Supplied passage
———
According to the basic rule of matrix multiplication, this sum is just

\[ Z = \text{Tr}(\mathrm{M}^N). \label{84}\]

Linear algebra tells us that this trace may be represented just as

\[ Z = \lambda_+^N+\lambda^N_-,\label{85}\]

where \(\lambda \pm\) are the eigenvalues of the transfer matrix \(\mathrm{M}\), i.e. the roots of its characteristic equation,

\[\begin{vmatrix}\text{exp}\{(J+h)/T\}-\lambda & \text{exp} \{-J/T\} \\ \text{exp}\{-J/T\} & \text{exp} \{ (J-h)/T\}-\lambda \end{vmatrix} = 0. \label{86}\]

A straightforward calculation yields

\[\lambda_{\pm}=\exp \left\{\frac{J}{T}\right\}\left[\cosh \frac{h}{T} \pm\left(\sinh^{2} \frac{h}{T}+\exp \left\{-\frac{4 J}{T}\right\}\right)^{1 / 2}\right]. \label{87}\]

The last simplification comes from the condition \(N >> 1\) – which we need anyway, to make the ring model sufficiently close to the infinite linear 1D system. In this limit, even a small difference of the exponents, \(\lambda_+ > \lambda_-\), makes the second term in Equation (\ref{85}) negligible, so that we finally get

\[Z = \lambda^N_{+}=\exp \left\{\frac{NJ}{T}\right\}\left[\cosh \frac{h}{T} + \left(\sinh ^{2} \frac{h}{T}+\exp \left\{-\frac{4 J}{T}\right\}\right)^{1 / 2}\right]^N. \label{88}\]

From here, we can find the free energy per particle:

\[\frac{F}{N} = \frac{T}{N} \ln \frac{1}{Z} = - J - T \ln \left[\cosh \frac{h}{T} + \left(\sinh ^{2} \frac{h}{T}+\exp \left\{-\frac{4 J}{T}\right\}\right)^{1 / 2}\right], \label{89}\]

and then use thermodynamics to calculate such variables as entropy – see the first of Eqs. (\(1.4.12\)).
———
Records
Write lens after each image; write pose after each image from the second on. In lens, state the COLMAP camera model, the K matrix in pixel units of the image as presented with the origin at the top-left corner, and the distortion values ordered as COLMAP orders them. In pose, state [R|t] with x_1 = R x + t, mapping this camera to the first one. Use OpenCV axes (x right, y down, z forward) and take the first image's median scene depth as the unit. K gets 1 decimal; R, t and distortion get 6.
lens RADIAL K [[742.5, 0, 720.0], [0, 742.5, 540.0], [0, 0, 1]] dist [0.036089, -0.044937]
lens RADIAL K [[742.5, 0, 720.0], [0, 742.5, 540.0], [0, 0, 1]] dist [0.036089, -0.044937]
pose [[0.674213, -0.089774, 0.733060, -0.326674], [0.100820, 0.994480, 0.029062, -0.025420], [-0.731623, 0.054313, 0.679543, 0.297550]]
———
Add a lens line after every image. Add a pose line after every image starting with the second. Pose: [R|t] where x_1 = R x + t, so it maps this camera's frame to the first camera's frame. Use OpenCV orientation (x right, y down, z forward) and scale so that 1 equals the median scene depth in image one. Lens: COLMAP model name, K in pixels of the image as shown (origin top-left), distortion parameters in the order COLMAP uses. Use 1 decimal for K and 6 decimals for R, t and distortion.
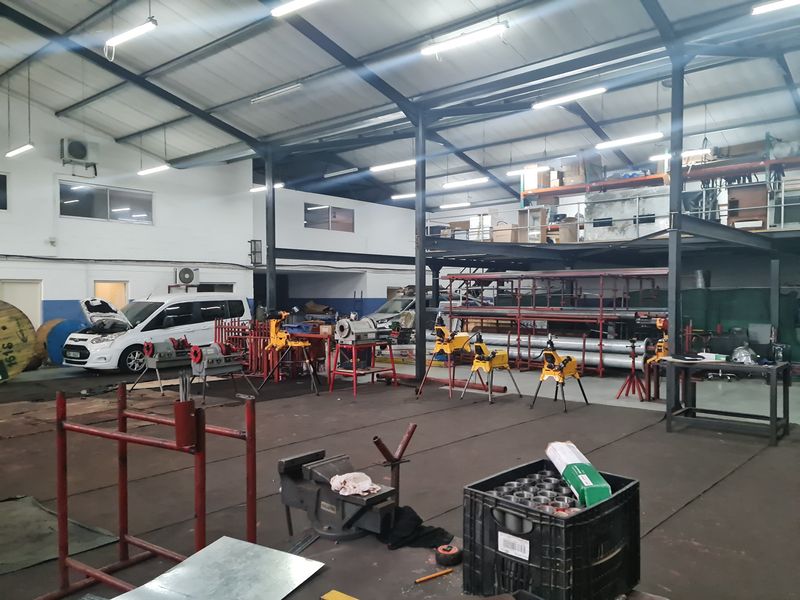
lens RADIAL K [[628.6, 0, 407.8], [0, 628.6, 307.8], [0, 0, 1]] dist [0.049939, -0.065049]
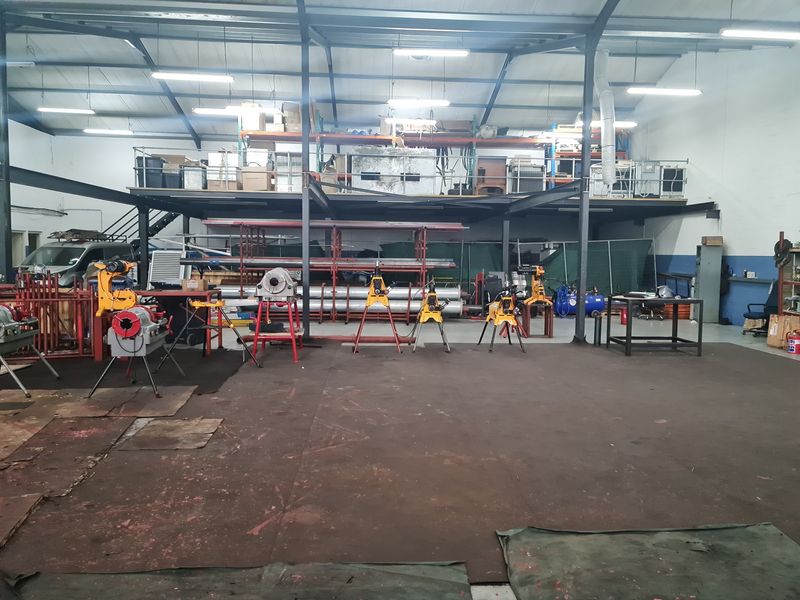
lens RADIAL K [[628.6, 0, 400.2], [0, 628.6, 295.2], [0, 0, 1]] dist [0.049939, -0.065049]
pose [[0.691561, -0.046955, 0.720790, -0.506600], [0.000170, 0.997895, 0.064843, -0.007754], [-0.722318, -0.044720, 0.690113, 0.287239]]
———
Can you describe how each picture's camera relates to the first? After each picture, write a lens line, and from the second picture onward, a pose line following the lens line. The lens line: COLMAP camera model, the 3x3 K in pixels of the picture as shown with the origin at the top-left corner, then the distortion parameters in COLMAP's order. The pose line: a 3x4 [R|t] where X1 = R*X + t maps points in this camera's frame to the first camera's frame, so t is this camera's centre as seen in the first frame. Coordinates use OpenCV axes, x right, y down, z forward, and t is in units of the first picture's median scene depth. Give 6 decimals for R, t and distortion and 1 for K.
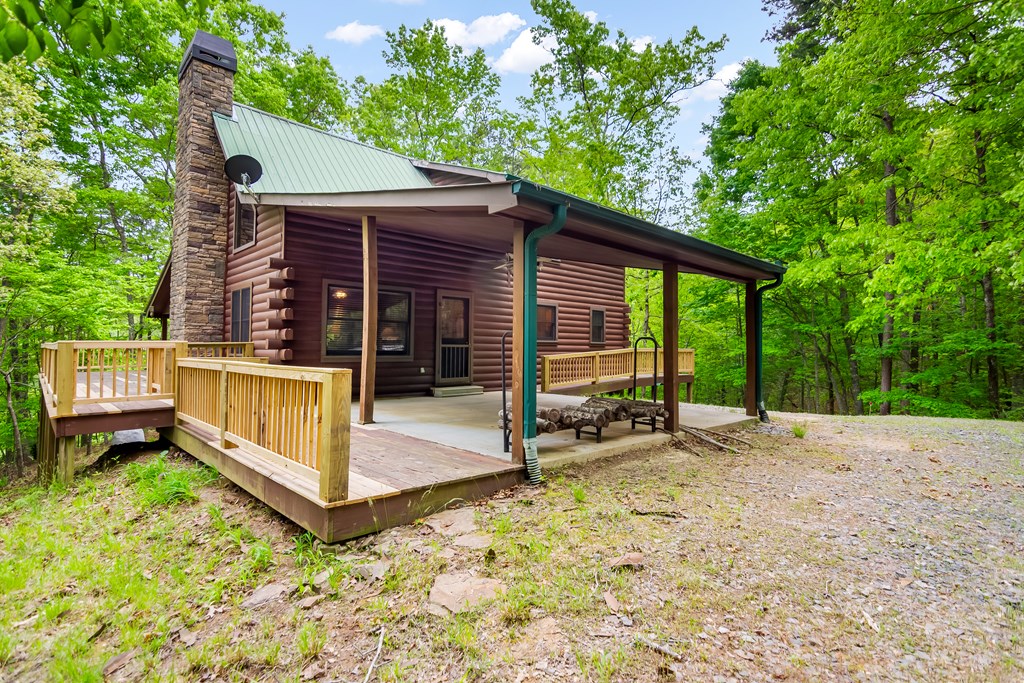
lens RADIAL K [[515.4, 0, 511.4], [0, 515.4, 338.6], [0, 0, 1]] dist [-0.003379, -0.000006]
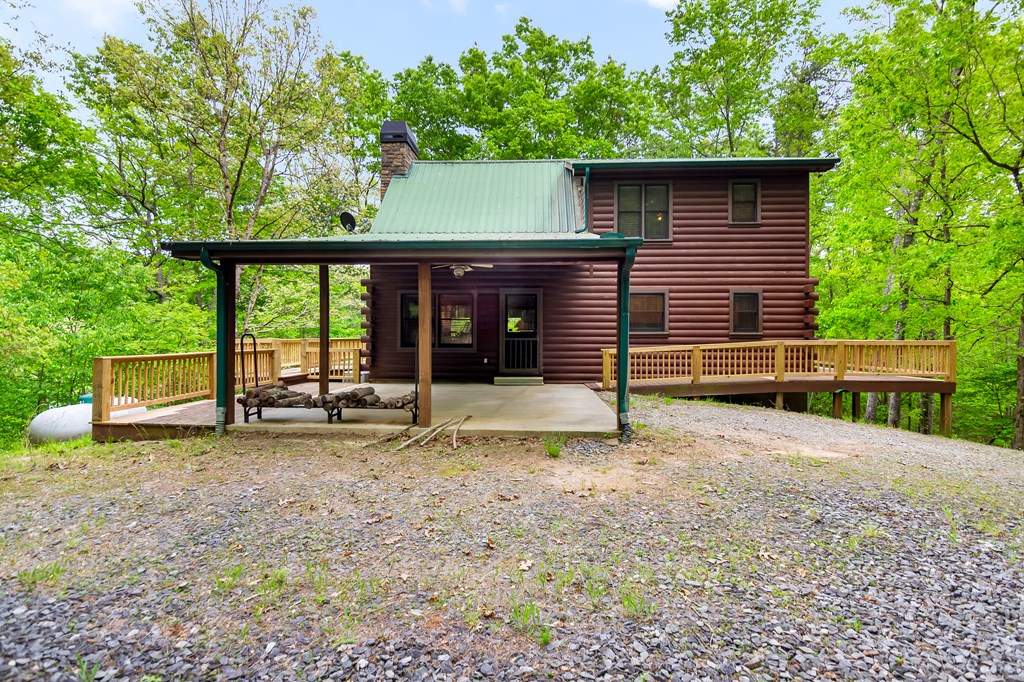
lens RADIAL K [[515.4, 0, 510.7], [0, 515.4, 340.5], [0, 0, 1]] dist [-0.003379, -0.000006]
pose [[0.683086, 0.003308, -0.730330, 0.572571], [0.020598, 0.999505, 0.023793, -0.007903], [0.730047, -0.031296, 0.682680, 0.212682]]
———
Task set
- 1) From the transfer-matrix passage, set down the text that begins at the words "The last simplification" and stops after "of Eqs. (\(1.4.12\)).".
- 2) List every number that appears inside a \label{...} command in the transfer-matrix passage.
- 3) Answer these questions using the transfer-matrix passage:
(a) What are \(\lambda \pm\) said to be?
(b) What condition does the last simplification come from?
(c) Which variable is named as one that thermodynamics can be used to calculate?

Expected outputs
- 1)
The last simplification comes from the condition \(N >> 1\) – which we need anyway, to make the ring model sufficiently close to the infinite linear 1D system. In this limit, even a small difference of the exponents, \(\lambda_+ > \lambda_-\), makes the second term in Equation (\ref{85}) negligible, so that we finally get

\[Z = \lambda^N_{+}=\exp \left\{\frac{NJ}{T}\right\}\left[\cosh \frac{h}{T} + \left(\sinh ^{2} \frac{h}{T}+\exp \left\{-\frac{4 J}{T}\right\}\right)^{1 / 2}\right]^N. \label{88}\]

From here, we can find the free energy per particle:

\[\frac{F}{N} = \frac{T}{N} \ln \frac{1}{Z} = - J - T \ln \left[\cosh \frac{h}{T} + \left(\sinh ^{2} \frac{h}{T}+\exp \left\{-\frac{4 J}{T}\right\}\right)^{1 / 2}\right], \label{89}\]

and then use thermodynamics to calculate such variables as entropy – see the first of Eqs. (\(1.4.12\)).

- 2) 84, 85, 86, 87, 88, 89

- 3)
(a) The eigenvalues of the transfer matrix \(\mathrm{M}\), i.e. the roots of its characteristic equation.
(b) The condition \(N >> 1\).
(c) Entropy.